Аносов имел когда-то связи с рабочими. Но показываться к ним самолично ему было бы неудобно: его знали, на него могли донести. Он поэтому отыскал одного, некоего Семена (кажется, Семена — все равно), «распропагандированного», и свел меня с ним. Это был белобрысый, чистенький и слабенький человек с тонким лицом. Идеи у него были, конечно, сумбурные, но все же радикальные. Больше всего он вспоминал личные приятельские отношения со студентами, сходки в Петровской академии, мелкую войну со «шпионами», которых требовалось сбить со следа, и тому подобное.

Надо сказать, что Чарушин меня крайне подгонял относительно рабочих:

— Ну как так в Москве ничего нет?!

— Да где же я возьму рабочих?

— Это удивительно! Как не найти!

Я предлагал начать ходить в трактиры и искать случайных знакомых. Чарушин это отверг:

— У нас когда-то это делали — и никакого толку. В трактирах собирается много дряни, нет никаких шансов встретить именно порядочного человека.

Порешили на том, что они должны помочь нам, прислать какие-нибудь связи через петербургских рабочих. Раз даже действительно прислали одного рабочего, но он посетил меня только раз и затем исчез. Я продолжал просить помощи из Питера. Аносов же чувствовал это обидным. «Обойдемся и сами найдем», — говорил он и действительно нашел своего Семена.

Отправились мы с Семеном в артель, куда он должен был меня ввести. Приходим. Это было на Маросейке, в грязном, темном переулке. В первый раз входил я в жилище рабочих просто как гость Большая, грязная комната, уставленная нарами, заваленными кожухами, вейкой дрянью. Грязь, вонь. Усталые рабочие в потных рубахах. Положение мое было преглупое. Собственно, зачем я пришел к этим людям? Что я им скажу? Семен меня выручил, сказав нескольким рабочим, что вот, дескать, барин согласен учить грамоте кого угодно. Довольно глупо и это, но тогда это был общий прием, с этим всегда являлись к рабочим.

= ЦЕЛЬ ЗАДАНИЯ =
Напишите продолжение рассказа о посещении рабочей артели на Маросейке, начиная сразу после его последнего предложения.

= ИСХОДНЫЕ ДАННЫЕ =

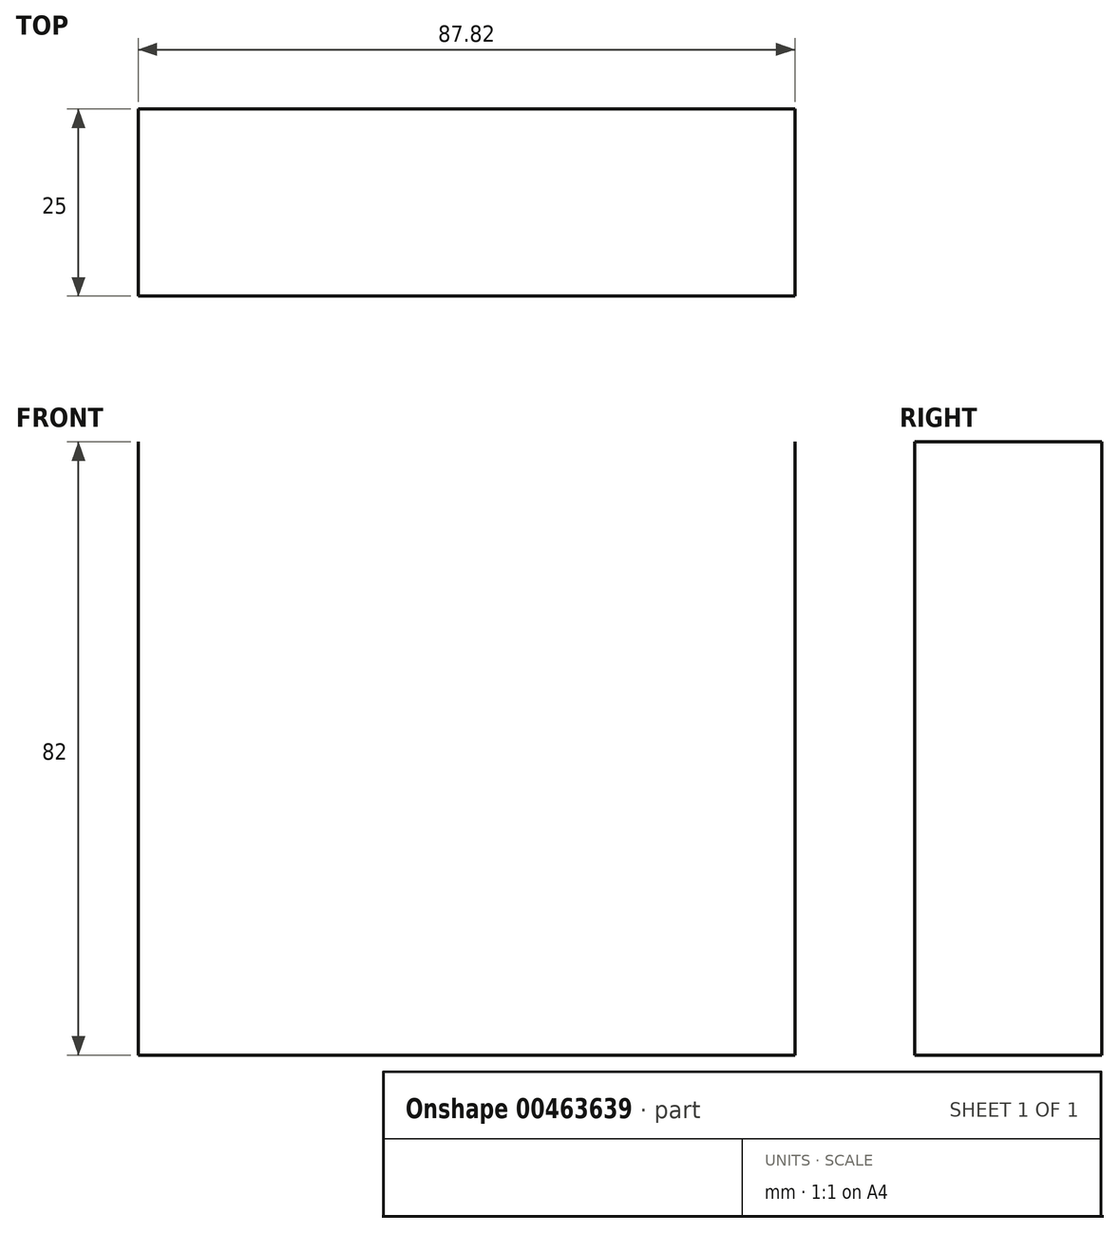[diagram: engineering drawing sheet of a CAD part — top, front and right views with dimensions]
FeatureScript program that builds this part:
annotation { "Feature Type Name" : "Feature", "Feature Type Description" : "" }
export const myFeature = defineFeature(function(context is Context, id is Id, definition is map)
    precondition{}
    {
        {
            var Q0;
            Q0=qCreatedBy(makeId("Front.planeOp"),FACE);
            var sketch = newSketch(context, id + "F0", { "sketchPlane" : qUnion([Q0])});
            skLineSegment(sketch, "E0.top", {"start": v(-32.28, -50.45) * mm, "end": v(55.54, -50.45) * mm});
            skLineSegment(sketch, "E0.left", {"start": v(-32.28, 31.55) * mm, "end": v(-32.28, -50.45) * mm});
            skLineSegment(sketch, "E0.right", {"start": v(55.54, 31.55) * mm, "end": v(55.54, -50.45) * mm});
            skSolve(sketch);
        }
        {
            var Q0;
            Q0 = qConstructionFilter(qBodyType(qCreatedBy(id + "F0" ,EDGE), BodyType.WIRE), ConstructionObject.NO);
            extrude(context, id + "F1", {"bodyType" : ToolBodyType.SURFACE, "surfaceEntities" : qUnion([Q0]), "depth" : 25 * mm});
        }
    });
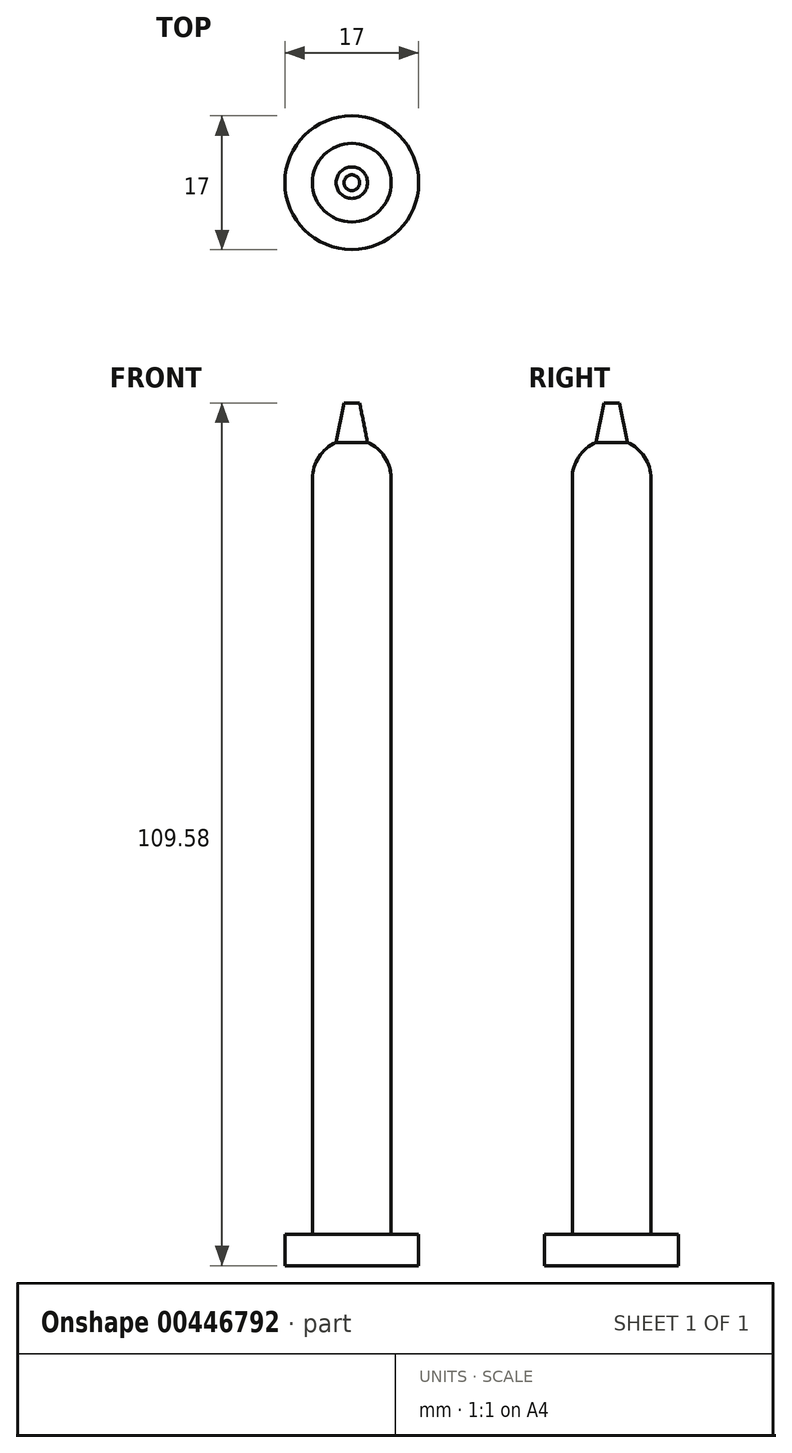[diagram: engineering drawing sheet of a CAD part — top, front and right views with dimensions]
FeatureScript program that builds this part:
annotation { "Feature Type Name" : "Feature", "Feature Type Description" : "" }
export const myFeature = defineFeature(function(context is Context, id is Id, definition is map)
    precondition{}
    {
        {
            var Q0;
            Q0=qCreatedBy(makeId("Top.planeOp"),FACE);
            var sketch = newSketch(context, id + "F0", { "sketchPlane" : qUnion([Q0])});
            skCircle(sketch, "E0", {"center": v(0, 0) * mm, "radius": 8.5 * mm});
            skSolve(sketch);
        }
        {
            var Q0;
            Q0=qSketchRegion(id+"F0",true);
            extrude(context, id + "F1", {"entities" : qUnion([Q0]), "depth" : 4 * mm});
        }
        {
            var Q0;
            Q0=qCreatedBy(makeId("Top.planeOp"),FACE);
            var sketch = newSketch(context, id + "F2", { "sketchPlane" : qUnion([Q0])});
            skCircle(sketch, "E1", {"center": v(0, 0) * mm, "radius": 5 * mm});
            skSolve(sketch);
        }
        {
            var Q0;
            Q0=qSketchRegion(id+"F2",true);
            extrude(context, id + "F3", {"entities" : qUnion([Q0]), "operationType" : NewBodyOperationType.ADD, "depth" : 100 * mm});
        }
        {
            var Q0;
            Q0=qCreatedBy(makeId("Right.planeOp"),FACE);
            var sketch = newSketch(context, id + "F4", { "sketchPlane" : qUnion([Q0])});
            skLineSegment(sketch, "E2", {"start": v(0, 100) * mm, "end": v(5, 100) * mm});
            skArc(sketch, "E3", {"start": v(5, 100) * mm, "mid": v(3.54, 103.54) * mm, "end": v(0, 105) * mm});
            skLineSegment(sketch, "E4", {"start": v(0, 109.58) * mm, "end": v(1, 109.58) * mm});
            skLineSegment(sketch, "E5", {"start": v(1, 109.58) * mm, "end": v(2, 104.58) * mm});
            skLineSegment(sketch, "E6", {"start": v(2, 104.58) * mm, "end": v(0, 104.58) * mm});
            skLineSegment(sketch, "E7", {"start": v(0, 109.58) * mm, "end": v(0, 100) * mm});
            skSolve(sketch);
        }
        {
            var Q0;
            {var subQ0=sQuery(id+"F4.wireOp",EDGE,"E2");Q0=makeQuery(id+"F4.imprint","IMPRINT",FACE,{"disambiguationData":[TD([[makeQuery(id+"F4.imprint","IMPRINT",EDGE,{"derivedFrom":subQ0}),1.0]])]});}
            var Q1;
            Q1=sQuery(id+"F4.wireOp",EDGE,"E7");
            revolve(context, id + "F5", {"operationType" : NewBodyOperationType.ADD, "entities" : qUnion([Q0]), "axis" : qUnion([Q1]), "revolveType" : RevolveType.FULL});
        }
        {
            var Q0;
            {var subQ4=sQuery(id+"F4.wireOp",EDGE,"E4");Q0=makeQuery(id+"F4.imprint","IMPRINT",FACE,{"disambiguationData":[TD([[makeQuery(id+"F4.imprint","IMPRINT",EDGE,{"derivedFrom":subQ4}),-1.0]])]});}
            var Q1;
            {var subQ3=sQuery(id+"F4.wireOp",EDGE,"E6");Q1=makeQuery(id+"F4.imprint","IMPRINT",FACE,{"disambiguationData":[TD([[makeQuery(id+"F4.imprint","IMPRINT",EDGE,{"derivedFrom":subQ3}),-1.0]])]});}
            var Q2;
            Q2=sQuery(id+"F4.wireOp",EDGE,"E7");
            revolve(context, id + "F6", {"operationType" : NewBodyOperationType.ADD, "entities" : qUnion([Q0, Q1]), "axis" : qUnion([Q2]), "revolveType" : RevolveType.FULL});
        }
    });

= РЕЗУЛЬТАТ ЗАДАНИЯ =
Рабочие отнеслись ко мне как-то спокойно, без большого удивления, без понимания, без вражды и без любезности. Так, как будто бы я был на рынке, где всякий может свободно толочься за чем угодно. Учить так учить. Некоторые заговорили со мной об уроках, спрашивали, буду ли я за это что брать. Подошел мастер, Василий кажется, о котором я уже слышал от Аносова и от Семена как о человеке опасном. Он когда-то прошел полный курс пропаганды у нечаевских студентов, был очень развитый, много читал, считался ярым. Потом, по разгроме нечаевцев, все это бросил, стал «кулаком», по выражению Аносова. Попросту стал заниматься своими делами, умом и энергией выдвинулся, сделался табельщиком, был накануне фабричной карьеры. Он подошел ко мне с усмешечкой. Это был высокий, плотный человек, сытый, с очень умным лицом. Говорил прекрасным литературным языком. «Это вы желаете рабочих обучать? Только уж меня оставьте! Меня республиканцем не сделаете. Я все это знаю». Сконфузил он меня ужасно, и я мог Только пробормотать какую-то чепуху вроде того, что республиканцами никого не хочу делать.

Впрочем, Василий скоро отошел, и я его больше никогда уже не встречал. Доноса с его стороны мы не опасались: он этим не занимался. Было ли с его стороны какое-то воздействие на рабочих — не знаю. Последователей мы здесь не приобрели и даже до пропаганды не дошли, а до конца остались с одними уроками.

Семен тоже больше не показывался и пособия больше нам не оказывал. Почему — не знаю. Впрочем, сам Аносов отзывался о нем пренебрежительно: «Пустой человек».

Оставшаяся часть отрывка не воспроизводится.